Thursday, September 6, 2012


A DNA Barcode is a short standardized sequence enabling species discrimination

This short definition contains all important elements of DNA Barcoding and this post is about one very important word in it: standardized

Standards are paramount in our work and it is concerning that an increasing number of studies use different gene regions and their authors call it DNA Barcoding. I find it this even more puzzling when it comes to vertebrates where the reasons for not using COI are either traditional or even worse - the result of convenience. 

It is always exciting when new species are discovered by using DNA methods and I fully support the idea that any phylogenetic approach needs additional genetic markers, the same is true if a sufficient placement can't be made using DNA Barcoding alone. However, I will never be able to compare my barcode data on fishes with data of colleagues who decided to use cyt b instead. This is already frustrating when you try to build phylogenies. 

Phylogenetics is a good example what can go wrong when you don't agree on standards. In essence everybody can use whatever marker they think works best for them. Fortunately, that started to change over the last few years. Well, we are living in a free world, and I am the last who is going to tell somebody else how to do their job but the result is that most data that is publicly available isn't necessarily comparable. With years of experience in trying to assemble datasets for particular taxonomic groups in order to build robust phylogenies I consider it a waste of money and ignorant not to use data other researchers have generated before. However, often I simply can't do that as the allowable amount of unknown data in an analysis is limited. There isn't sufficient overlap between datasets as communities of researchers haven't agreed on common gene regions for this kind of analysis. On the contrary there were long lasting disputes about which region(s) to use. Some battles still continue.
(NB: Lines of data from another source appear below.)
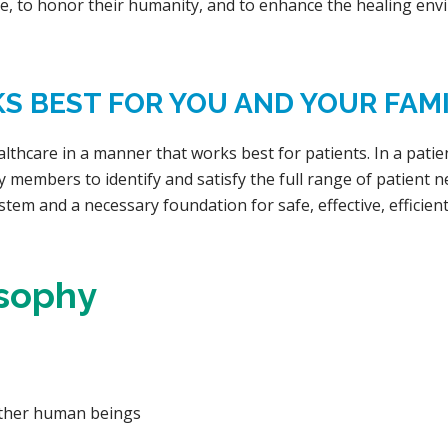
e, to honor their humanity, and to enhance the healing env
 BEST FOR YOU AND YOUR FAMI
althcare in a manner that works best for patients. In a pati
y members to identify and satisfy the full range of patient 
stem and a necessary foundation for safe, effective, efficient
osophy
other human beings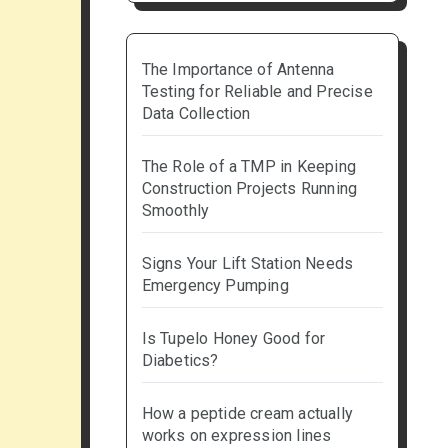
The Importance of Antenna
Testing for Reliable and Precise
Data Collection
The Role of a TMP in Keeping
Construction Projects Running
Smoothly
Signs Your Lift Station Needs
Emergency Pumping
Is Tupelo Honey Good for
Diabetics?
How a peptide cream actually
works on expression lines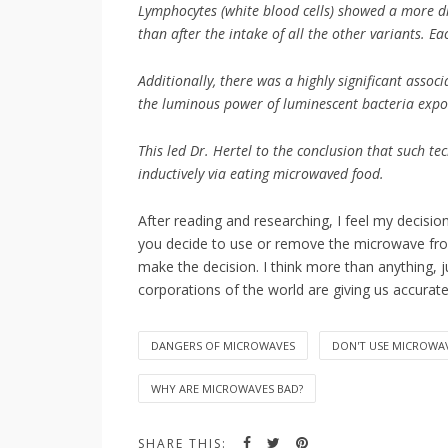
Lymphocytes (white blood cells) showed a more di
than after the intake of all the other variants. E
Additionally, there was a highly significant asso
the luminous power of luminescent bacteria expo
This led Dr. Hertel to the conclusion that such t
inductively via eating microwaved food.
After reading and researching, I feel my decisi
you decide to use or remove the microwave from
make the decision. I think more than anything, j
corporations of the world are giving us accurat
DANGERS OF MICROWAVES
DON'T USE MICROWA
WHY ARE MICROWAVES BAD?
SHARE THIS: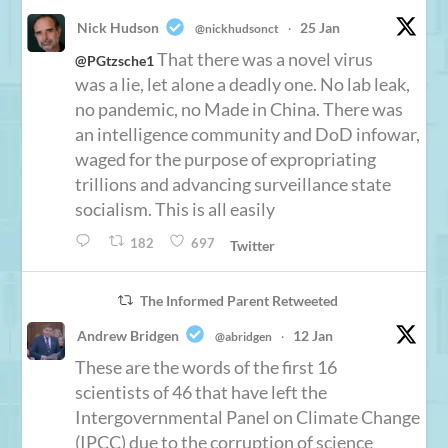
Nick Hudson
25 Jan
@nickhudsonct
·
That there was a novel virus
@PGtzsche1
was a lie, let alone a deadly one. No lab leak,
no pandemic, no Made in China. There was
an intelligence community and DoD infowar,
waged for the purpose of expropriating
trillions and advancing surveillance state
socialism. This is all easily
182
697
Twitter
The Informed Parent Retweeted
Andrew Bridgen
12 Jan
@abridgen
·
These are the words of the first 16
scientists of 46 that have left the
Intergovernmental Panel on Climate Change
(IPCC) due to the corruption of science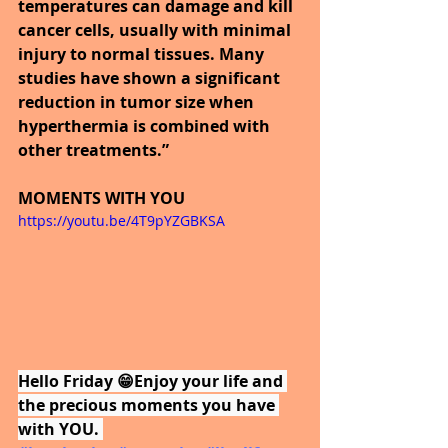
temperatures can damage and kill 
cancer cells, usually with minimal 
injury to normal tissues. Many 
studies have shown a significant 
reduction in tumor size when 
hyperthermia is combined with 
other treatments.”
MOMENTS WITH YOU
https://youtu.be/4T9pYZGBKSA
Hello Friday 😁Enjoy your life and 
the precious moments you have 
with YOU.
For me DNA Barcoding represented a big leap forward by proposing standard regions (and features) and in some cases it took longer find a consensus among all scientists (e.g. the plant barcode) but they did. Nevertheless, currently we have standard regions for 3 major groups: 
  • Cytochrome Oxidase I (COI or COXI) for animals
  • Ribulose-bisphosphate carboxylase gene (rbcL) and the chloroplast maturase K gene (matK) for plants
  • The complete ITS1 spacer, the 5.8S gene, and the ITS2 spacer as a single contiguous sequence (ITS) for fungi

There might be compelling reasons (especially technical ones) not to use one of those in the particular groups and people are of course always entitled to chose whatever works best for them but I would like to make two suggestions:

(1) Use the term DNA Barcoding only if you use one of the markers listed above to indicate that you follow agreed upon community standards.
(2) Give the markers at least a try to ensure that you've done what you can to contribute to a global effort and the community of your colleagues.